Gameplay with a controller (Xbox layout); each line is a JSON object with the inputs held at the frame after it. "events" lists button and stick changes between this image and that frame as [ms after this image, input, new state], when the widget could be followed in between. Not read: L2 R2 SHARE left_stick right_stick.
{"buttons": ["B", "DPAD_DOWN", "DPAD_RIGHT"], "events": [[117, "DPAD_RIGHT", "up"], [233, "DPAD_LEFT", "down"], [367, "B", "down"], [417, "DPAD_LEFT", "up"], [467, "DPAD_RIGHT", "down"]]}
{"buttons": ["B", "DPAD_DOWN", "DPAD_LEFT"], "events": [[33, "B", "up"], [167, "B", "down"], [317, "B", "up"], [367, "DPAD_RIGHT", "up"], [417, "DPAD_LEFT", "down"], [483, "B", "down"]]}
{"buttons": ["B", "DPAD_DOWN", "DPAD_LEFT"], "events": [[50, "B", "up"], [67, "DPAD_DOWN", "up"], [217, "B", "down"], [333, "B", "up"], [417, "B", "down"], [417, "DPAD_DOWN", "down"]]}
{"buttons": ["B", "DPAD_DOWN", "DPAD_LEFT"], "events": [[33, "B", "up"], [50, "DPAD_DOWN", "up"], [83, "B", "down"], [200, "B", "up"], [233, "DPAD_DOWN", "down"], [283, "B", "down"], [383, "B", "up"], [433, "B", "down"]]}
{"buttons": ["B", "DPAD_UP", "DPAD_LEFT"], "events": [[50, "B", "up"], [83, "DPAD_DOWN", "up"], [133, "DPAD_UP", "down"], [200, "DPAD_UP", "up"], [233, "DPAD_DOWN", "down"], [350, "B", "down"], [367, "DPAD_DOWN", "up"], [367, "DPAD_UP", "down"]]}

• • • • • • •

**Instructions to follow:**
Copy out the records above exactly.

**Reply:**
Gameplay with a controller (Xbox layout); each line is a JSON object with the inputs held at the frame after it. "events" lists button and stick changes between this image and that frame as [ms after this image, input, new state], when the widget could be followed in between. Not read: L2 R2 SHARE left_stick right_stick.
{"buttons": ["B", "DPAD_DOWN", "DPAD_RIGHT"], "events": [[117, "DPAD_RIGHT", "up"], [233, "DPAD_LEFT", "down"], [367, "B", "down"], [417, "DPAD_LEFT", "up"], [467, "DPAD_RIGHT", "down"]]}
{"buttons": ["B", "DPAD_DOWN", "DPAD_LEFT"], "events": [[33, "B", "up"], [167, "B", "down"], [317, "B", "up"], [367, "DPAD_RIGHT", "up"], [417, "DPAD_LEFT", "down"], [483, "B", "down"]]}
{"buttons": ["B", "DPAD_DOWN", "DPAD_LEFT"], "events": [[50, "B", "up"], [67, "DPAD_DOWN", "up"], [217, "B", "down"], [333, "B", "up"], [417, "B", "down"], [417, "DPAD_DOWN", "down"]]}
{"buttons": ["B", "DPAD_DOWN", "DPAD_LEFT"], "events": [[33, "B", "up"], [50, "DPAD_DOWN", "up"], [83, "B", "down"], [200, "B", "up"], [233, "DPAD_DOWN", "down"], [283, "B", "down"], [383, "B", "up"], [433, "B", "down"]]}
{"buttons": ["B", "DPAD_UP", "DPAD_LEFT"], "events": [[50, "B", "up"], [83, "DPAD_DOWN", "up"], [133, "DPAD_UP", "down"], [200, "DPAD_UP", "up"], [233, "DPAD_DOWN", "down"], [350, "B", "down"], [367, "DPAD_DOWN", "up"], [367, "DPAD_UP", "down"]]}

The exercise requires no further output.